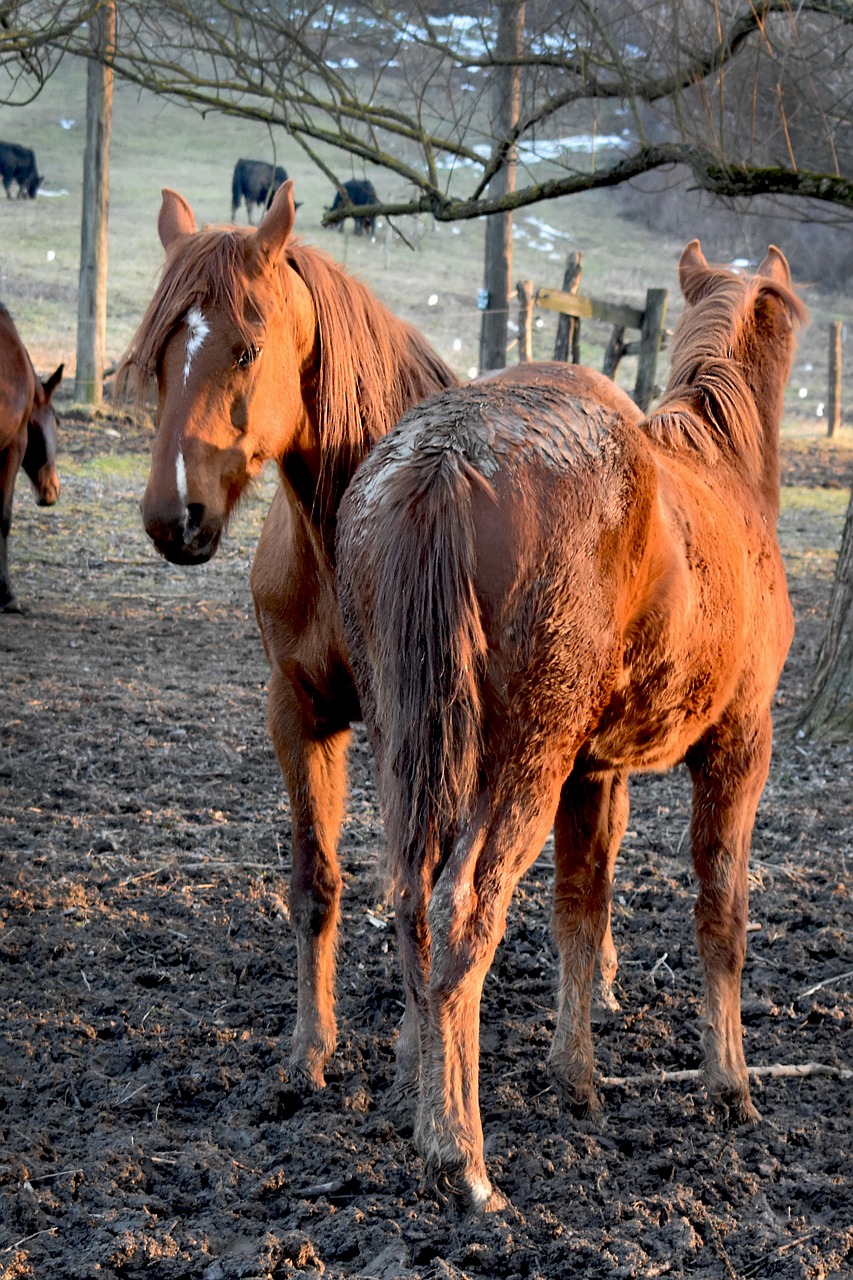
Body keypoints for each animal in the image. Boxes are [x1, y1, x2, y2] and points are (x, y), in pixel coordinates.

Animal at [119, 180, 458, 1090]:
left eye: (245, 350)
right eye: (157, 359)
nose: (173, 518)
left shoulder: (406, 724)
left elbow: (410, 877)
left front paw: (412, 1046)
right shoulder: (297, 713)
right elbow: (314, 884)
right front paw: (310, 1049)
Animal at [335, 241, 809, 1208]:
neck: (722, 477)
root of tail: (445, 454)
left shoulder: (594, 773)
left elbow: (580, 914)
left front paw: (576, 1075)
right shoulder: (738, 749)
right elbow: (722, 913)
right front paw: (728, 1085)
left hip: (410, 746)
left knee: (410, 900)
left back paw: (421, 1091)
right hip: (526, 760)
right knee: (464, 907)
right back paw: (460, 1155)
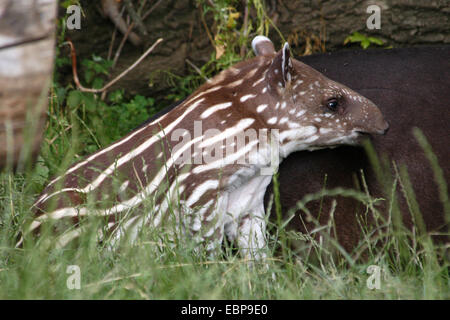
★ ★ ★
Try it:
If a line holds an image, leave the image out; retype everything else in the entries exactly.

Answer to the exercise:
Body keypoints for each animal in the image. Boxes are [x1, y1, x2, y2] and points are (x, y), in pixel coordinates.

Animal at [119, 180, 458, 1090]:
left eye: (245, 350)
right eye: (157, 359)
nose: (173, 518)
left shoulder: (406, 724)
left elbow: (410, 877)
left front paw: (412, 1046)
right shoulder: (297, 713)
right elbow: (314, 884)
right front paw: (310, 1049)
Animal at [335, 241, 809, 1208]:
neck: (722, 477)
root of tail: (445, 454)
left shoulder: (594, 773)
left elbow: (580, 914)
left front paw: (576, 1075)
right shoulder: (738, 749)
right elbow: (722, 913)
right front paw: (728, 1085)
left hip: (410, 746)
left knee: (410, 900)
left back paw: (421, 1091)
right hip: (526, 760)
right knee: (464, 907)
right back paw: (460, 1155)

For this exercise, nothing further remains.